November 18th, 2013


“We don’t have to plan capacity in advance, we don’t need to ask permission of

other people to build things for us, and

we don’t worry about running out of space or power.”

-Adrian Cockcroft, Cloud Architect at Netflix



Adrian Cockcroft Cloud Architect at Netflix


Netflix is the world’s leading subscription service for movies and TV with over 400 million members.


Early on, the company quickly reached limits with their existing Oracle SQL database.  “We had a single data center, which meant we had a single point of failure,” explains Adrian Cockcroft, cloud architect at Netflix. “We were approaching limits on traffic and capacity. Now that people can watch Netflix streaming programming from their phones, from Wii devices, Roku boxes and many others, the demand for availability increases all the time.”


In 2010, Netflix began moving its data to the cloud – specifically, Amazon Web Services (AWS) – and the company is now nearly 100 percent cloud-based.
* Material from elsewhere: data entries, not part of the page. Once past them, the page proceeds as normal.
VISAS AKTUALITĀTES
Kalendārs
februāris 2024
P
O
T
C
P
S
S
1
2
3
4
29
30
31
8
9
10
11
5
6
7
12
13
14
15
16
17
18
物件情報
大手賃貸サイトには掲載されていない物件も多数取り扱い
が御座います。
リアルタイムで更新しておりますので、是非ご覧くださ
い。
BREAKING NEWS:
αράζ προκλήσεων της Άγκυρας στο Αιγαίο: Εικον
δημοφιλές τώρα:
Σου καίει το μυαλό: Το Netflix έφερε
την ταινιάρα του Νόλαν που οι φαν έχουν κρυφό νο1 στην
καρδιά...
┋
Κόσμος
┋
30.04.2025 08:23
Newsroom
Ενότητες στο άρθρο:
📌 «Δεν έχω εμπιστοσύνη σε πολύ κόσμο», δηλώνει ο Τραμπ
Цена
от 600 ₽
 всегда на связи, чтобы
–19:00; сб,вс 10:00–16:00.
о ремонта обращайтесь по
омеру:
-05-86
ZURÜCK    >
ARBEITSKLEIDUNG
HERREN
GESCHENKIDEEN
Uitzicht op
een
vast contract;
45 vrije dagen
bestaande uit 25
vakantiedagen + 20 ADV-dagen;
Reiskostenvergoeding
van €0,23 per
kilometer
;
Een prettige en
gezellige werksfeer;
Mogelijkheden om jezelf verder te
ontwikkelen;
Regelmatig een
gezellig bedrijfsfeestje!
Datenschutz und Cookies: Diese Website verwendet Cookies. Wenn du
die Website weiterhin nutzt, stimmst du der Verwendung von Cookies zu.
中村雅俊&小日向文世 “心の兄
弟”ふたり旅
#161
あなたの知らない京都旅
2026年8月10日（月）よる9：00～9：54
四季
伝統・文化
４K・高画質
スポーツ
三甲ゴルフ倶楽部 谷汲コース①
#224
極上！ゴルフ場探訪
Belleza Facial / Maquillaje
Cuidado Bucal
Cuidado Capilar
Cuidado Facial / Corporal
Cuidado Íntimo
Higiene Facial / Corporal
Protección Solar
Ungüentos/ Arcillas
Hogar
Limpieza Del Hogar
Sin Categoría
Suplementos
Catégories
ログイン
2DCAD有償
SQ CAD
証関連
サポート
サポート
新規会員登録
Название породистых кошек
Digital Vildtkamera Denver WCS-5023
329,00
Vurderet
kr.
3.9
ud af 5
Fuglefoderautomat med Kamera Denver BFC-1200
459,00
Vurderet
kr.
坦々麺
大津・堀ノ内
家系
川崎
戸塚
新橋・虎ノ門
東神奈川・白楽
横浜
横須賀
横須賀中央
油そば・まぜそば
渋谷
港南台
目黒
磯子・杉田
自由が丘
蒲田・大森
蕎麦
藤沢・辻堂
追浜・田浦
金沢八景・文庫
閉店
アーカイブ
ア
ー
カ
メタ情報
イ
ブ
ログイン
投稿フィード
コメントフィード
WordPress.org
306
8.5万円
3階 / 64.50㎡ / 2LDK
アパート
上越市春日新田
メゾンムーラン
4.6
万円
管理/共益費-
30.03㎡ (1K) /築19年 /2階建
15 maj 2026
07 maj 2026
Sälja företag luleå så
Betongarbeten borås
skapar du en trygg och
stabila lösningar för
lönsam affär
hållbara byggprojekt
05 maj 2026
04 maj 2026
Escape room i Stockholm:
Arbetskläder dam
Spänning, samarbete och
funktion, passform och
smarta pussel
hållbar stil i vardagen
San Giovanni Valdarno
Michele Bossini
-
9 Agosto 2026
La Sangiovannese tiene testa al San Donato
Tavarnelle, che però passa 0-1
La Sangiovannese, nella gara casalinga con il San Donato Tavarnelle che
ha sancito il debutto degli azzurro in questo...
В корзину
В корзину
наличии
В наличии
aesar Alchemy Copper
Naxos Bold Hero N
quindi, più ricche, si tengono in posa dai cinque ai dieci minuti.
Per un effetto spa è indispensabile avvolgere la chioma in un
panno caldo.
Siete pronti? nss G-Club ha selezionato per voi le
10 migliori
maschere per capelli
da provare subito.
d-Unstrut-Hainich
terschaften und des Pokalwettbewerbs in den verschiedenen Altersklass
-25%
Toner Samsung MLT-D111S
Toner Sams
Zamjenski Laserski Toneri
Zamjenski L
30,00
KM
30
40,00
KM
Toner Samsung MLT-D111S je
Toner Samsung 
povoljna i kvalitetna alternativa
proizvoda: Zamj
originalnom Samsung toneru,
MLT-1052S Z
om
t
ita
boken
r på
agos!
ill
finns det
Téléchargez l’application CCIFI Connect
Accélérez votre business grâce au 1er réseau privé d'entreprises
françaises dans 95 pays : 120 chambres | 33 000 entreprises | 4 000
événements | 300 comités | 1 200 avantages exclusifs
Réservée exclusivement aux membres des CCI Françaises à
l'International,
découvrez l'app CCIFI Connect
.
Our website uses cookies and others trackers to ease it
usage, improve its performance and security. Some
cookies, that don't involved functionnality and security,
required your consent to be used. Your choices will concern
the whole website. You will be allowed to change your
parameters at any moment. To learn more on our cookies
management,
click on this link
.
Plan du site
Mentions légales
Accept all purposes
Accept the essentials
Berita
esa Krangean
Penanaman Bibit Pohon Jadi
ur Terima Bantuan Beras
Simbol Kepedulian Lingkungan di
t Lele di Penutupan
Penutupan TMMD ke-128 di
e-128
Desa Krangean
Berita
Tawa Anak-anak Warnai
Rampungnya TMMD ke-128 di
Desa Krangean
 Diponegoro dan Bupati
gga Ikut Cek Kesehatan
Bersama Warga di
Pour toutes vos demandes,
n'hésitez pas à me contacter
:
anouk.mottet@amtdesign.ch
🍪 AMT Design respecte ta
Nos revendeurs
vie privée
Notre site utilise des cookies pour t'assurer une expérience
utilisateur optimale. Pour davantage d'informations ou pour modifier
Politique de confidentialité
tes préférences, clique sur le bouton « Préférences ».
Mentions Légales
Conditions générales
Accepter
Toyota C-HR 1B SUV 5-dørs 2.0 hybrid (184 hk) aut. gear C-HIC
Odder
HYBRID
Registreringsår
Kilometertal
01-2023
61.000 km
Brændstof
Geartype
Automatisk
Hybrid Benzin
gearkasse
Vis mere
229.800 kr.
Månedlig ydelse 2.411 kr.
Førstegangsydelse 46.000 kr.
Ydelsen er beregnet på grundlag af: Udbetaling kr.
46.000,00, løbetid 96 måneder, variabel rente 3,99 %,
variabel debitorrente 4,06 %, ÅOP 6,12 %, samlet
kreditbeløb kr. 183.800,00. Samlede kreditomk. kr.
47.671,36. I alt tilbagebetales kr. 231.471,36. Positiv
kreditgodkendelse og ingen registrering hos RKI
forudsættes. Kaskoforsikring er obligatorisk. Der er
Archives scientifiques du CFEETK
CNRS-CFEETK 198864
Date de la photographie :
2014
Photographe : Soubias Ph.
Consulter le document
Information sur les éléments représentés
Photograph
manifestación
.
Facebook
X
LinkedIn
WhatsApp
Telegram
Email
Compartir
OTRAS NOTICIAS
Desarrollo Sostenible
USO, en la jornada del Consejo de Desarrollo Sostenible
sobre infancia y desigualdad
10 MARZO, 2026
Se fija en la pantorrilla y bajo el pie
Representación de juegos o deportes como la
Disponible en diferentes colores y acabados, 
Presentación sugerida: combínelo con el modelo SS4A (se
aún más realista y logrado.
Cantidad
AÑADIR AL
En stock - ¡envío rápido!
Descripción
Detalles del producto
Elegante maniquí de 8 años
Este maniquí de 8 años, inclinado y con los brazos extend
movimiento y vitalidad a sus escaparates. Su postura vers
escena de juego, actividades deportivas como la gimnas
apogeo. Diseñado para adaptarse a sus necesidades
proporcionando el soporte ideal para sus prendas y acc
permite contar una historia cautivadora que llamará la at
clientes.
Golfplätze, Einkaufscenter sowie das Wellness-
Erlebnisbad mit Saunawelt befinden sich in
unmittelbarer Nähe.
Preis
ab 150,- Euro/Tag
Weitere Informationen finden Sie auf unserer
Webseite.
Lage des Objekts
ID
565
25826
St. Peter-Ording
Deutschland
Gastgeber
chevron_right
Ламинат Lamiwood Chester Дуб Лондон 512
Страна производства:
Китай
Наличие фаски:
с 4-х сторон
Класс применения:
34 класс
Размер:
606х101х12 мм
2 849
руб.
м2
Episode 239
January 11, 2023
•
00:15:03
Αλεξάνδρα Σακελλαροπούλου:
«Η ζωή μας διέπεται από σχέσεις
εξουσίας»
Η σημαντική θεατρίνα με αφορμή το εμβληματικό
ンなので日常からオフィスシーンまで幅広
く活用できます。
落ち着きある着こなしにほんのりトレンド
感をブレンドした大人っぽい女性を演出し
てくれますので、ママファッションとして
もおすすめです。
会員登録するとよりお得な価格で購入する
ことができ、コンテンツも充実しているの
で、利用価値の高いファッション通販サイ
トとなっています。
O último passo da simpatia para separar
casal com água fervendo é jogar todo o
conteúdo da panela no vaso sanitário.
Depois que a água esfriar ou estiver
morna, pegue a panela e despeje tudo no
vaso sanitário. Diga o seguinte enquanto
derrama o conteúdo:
The next step in Netflix’s plan to build in greater agility was to replace its Oracle SQL database, which managed these massive data stores.  For this, they looked towards Cassandra.


The open source and scalable Apache Cassandra let Netflix quickly create and manage data clusters and minimize the chance of failures and outages. As of March 2013, Netflix’ Cassandra deployment consists of 50 clusters with over 750 nodes.